#2019 Ganti Presiden atau Ganti Sistem Pemerintahan?


Sebelum Anda membaca lebih lanjut tulisan ini, maka alangkah baiknya jika Anda semua mencoba untuk memperhatikan konklusi fakta yang tidak mungkin terbantahkan sebagai berikut.

Pertama, siapapun Presidennya, baik yang saat ini menjabat atau yang dijagokan untuk menggantikannya, maka realitanya tidak akan bisa berbuat apa-apa terhadap problem yang dialami oleh masyarakat dan terlebih soal utang luar negeri dan pertambahan utang yang otomatis bertambah akibat riba yang diterapkan.

Kedua, siapapun Presidennya, baik yang saat ini menjabat atau yang dijagokan untuk menggantikannya, tidak akan bisa berbuat apa-apa terhadap konsesi pertambangan yang telah dikuasai asing dan aseng, bahkan korporat keluarga domestik yang telah berbagi jatah tambang di negeri ini.

Untuk urusan ini, logika sederhananya adalah jangankan mengusir Freeport, meminta konsesi lebih atas pajak yang menjadi hak negara saja tidak akan pernah bisa.

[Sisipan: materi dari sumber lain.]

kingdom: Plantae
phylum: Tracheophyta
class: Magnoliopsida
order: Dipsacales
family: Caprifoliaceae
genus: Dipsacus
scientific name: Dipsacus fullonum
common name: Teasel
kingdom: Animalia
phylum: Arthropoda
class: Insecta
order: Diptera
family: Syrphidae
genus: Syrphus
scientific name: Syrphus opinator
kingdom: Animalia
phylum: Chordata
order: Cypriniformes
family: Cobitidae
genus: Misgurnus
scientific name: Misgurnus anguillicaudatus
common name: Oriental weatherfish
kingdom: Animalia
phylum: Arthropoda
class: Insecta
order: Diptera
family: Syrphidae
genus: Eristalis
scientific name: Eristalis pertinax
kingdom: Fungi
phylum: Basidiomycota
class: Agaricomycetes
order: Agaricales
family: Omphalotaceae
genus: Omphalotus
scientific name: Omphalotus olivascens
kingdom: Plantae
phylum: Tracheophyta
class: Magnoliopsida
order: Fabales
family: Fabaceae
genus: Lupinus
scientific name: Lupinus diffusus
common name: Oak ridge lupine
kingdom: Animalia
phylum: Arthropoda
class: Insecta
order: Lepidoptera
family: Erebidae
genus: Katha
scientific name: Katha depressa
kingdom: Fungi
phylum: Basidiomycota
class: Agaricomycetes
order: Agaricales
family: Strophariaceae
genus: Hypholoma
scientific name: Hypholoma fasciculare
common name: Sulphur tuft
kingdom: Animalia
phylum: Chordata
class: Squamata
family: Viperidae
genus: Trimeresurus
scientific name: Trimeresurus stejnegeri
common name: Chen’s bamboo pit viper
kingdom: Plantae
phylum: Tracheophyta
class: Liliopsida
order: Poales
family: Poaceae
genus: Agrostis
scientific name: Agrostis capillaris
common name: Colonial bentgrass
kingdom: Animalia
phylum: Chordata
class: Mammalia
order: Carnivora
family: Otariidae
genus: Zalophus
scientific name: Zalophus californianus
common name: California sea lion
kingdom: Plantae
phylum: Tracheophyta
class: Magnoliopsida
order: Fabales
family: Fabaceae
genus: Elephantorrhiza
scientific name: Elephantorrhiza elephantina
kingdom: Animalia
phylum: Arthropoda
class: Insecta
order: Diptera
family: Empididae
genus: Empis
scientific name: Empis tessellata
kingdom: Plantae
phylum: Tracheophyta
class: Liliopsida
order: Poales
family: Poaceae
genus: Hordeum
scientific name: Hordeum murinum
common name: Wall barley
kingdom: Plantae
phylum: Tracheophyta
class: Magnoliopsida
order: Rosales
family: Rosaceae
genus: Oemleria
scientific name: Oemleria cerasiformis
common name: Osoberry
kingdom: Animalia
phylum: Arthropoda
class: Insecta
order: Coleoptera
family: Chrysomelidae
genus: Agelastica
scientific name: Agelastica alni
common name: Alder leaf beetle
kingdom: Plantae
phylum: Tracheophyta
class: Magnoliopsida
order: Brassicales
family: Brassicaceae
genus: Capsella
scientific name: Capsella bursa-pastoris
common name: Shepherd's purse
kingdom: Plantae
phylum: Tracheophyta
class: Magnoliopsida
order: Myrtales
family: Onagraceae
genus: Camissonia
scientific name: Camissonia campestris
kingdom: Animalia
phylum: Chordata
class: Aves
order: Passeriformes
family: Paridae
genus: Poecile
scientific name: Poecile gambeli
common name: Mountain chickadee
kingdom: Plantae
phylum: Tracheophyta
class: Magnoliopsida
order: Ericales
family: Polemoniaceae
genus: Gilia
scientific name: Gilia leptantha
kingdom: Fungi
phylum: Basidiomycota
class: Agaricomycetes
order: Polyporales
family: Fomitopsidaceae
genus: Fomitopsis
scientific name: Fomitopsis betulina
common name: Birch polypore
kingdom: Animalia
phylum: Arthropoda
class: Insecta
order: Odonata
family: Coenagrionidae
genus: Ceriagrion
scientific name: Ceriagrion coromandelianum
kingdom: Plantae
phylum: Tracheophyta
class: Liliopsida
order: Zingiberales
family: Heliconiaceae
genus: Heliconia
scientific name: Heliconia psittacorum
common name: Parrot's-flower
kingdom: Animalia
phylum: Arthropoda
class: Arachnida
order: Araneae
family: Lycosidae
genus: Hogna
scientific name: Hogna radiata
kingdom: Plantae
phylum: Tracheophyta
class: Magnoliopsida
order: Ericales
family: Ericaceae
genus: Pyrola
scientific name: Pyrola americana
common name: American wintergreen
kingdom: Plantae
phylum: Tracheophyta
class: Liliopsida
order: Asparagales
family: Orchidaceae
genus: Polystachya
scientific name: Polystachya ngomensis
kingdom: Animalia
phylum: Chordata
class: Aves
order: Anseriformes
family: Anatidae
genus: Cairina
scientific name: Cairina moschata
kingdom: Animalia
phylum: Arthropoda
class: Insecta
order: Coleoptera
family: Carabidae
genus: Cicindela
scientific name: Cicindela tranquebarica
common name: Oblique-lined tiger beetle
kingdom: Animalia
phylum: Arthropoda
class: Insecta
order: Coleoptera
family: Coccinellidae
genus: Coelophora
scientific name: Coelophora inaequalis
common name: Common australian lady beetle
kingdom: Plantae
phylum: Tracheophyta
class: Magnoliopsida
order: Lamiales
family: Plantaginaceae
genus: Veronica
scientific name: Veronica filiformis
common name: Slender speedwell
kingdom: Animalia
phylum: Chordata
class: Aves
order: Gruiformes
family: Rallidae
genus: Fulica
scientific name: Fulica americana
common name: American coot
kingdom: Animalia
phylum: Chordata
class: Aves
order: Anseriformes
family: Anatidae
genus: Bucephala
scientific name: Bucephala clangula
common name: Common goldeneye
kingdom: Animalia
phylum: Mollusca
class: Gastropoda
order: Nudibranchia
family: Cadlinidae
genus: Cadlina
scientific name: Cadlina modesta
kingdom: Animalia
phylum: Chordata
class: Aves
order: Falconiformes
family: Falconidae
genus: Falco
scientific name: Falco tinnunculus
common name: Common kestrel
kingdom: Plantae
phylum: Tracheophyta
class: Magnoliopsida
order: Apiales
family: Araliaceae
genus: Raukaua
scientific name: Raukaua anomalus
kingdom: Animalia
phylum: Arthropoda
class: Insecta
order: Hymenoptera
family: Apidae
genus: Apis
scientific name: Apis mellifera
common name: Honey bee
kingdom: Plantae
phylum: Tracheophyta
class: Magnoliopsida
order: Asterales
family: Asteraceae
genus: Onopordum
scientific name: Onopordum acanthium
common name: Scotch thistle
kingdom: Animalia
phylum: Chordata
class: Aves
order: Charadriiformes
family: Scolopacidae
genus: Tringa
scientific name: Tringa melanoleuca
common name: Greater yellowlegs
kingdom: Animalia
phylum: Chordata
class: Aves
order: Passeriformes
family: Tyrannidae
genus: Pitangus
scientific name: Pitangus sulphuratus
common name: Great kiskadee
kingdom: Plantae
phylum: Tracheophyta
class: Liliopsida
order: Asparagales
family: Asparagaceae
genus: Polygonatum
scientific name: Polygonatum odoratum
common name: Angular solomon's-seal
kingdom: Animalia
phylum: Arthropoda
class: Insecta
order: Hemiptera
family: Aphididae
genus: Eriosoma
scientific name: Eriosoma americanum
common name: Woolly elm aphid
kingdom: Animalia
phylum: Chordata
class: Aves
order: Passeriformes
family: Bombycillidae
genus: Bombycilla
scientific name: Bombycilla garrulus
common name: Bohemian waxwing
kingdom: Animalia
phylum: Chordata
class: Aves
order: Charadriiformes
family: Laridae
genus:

Ketiga, siapapun Presidennya, baik yang saat ini menjabat atau yang dijagokan untuk menggantikannya, maka tidak akan bisa berbuat apa-apa terhadap penguasaan lahan yang mayoritas dikuasai korporat baik domestik, asing maupun aseng, yang pada umumnya dikelola melalui perseroan saham.

Jangankan menarik tanah tersebut menjadi hak negara dan didistribusikan kepada rakyat, meminta konsesi lebih atas pajak yang menjadi hak negara saja tidak akan mampu.

Keempat, siapapun Presidennya, baik yang saat ini menjabat atau yang dijagokan untuk menggantikannya, maka tidak akan bisa berbuat apa-apa terhadap problem ekonomi yang diakibatkan sistem ekonomi kapitalis, di mana harta ditengah-tengah masyarakat dan khususnya umat Islam akan ditarik dan terkonsentrasi kepemilikannya pada segelintir kaum kapitalis, baik domestik, asing maupun aseng.

Kelima dan ini yang paling utama, siapapun Presidennya, baik yang saat ini menjabat atau yang dijagokan untuk menggantikannya, maka tidak akan mampu dan tidak mau menerapkan syariat Islam secara kaffah, untuk mengemban misi dakwah Islam ke seluruh penjuru alam, membebaskan bumi Palestina, Khasmir, Rohingya, Suriah dan negeri Islam lainnya yang tertindas meskipun mereka yang memimpin mengaku sebagai seorang Muslim.

Sampai disini, sebenarnya seluruh umat Islam pada khususnya wajib berfikir sebelum bertindak, wajib merujuk dalil syara’ sebelum berbuat, dan jangan bergerak hanya atas dasar sentimen perasaan serta kecenderungan semata.

Bahwa rezim pada hari ini menampakkan kedzaliman yang sangat nyata kepada umat, jawabnnya adalah iya. Tetapi, mengganti rezim saja apakah itu akan menyelesaikan persoalan kedzaliman yang ada?

Padahal, Allah Subhanahu wa Ta’ala berfirman, “Barangsiapa Menerapkan Hukum Selain Hukum Allah, Maka Mereka Itu Termasuk Kaum Yang Dzalim”.

Dari firman Allah tersebut, mengganti satu Presiden dengan Presiden yang lain tidak akan menghilangkan unsur kedzaliman. Sebab, akar masalahnya adalah ada pada sistem Demokrasi Republik, yang meletakkan kedaulatan hukum ditangan rakyat, bukan ditangan syariat.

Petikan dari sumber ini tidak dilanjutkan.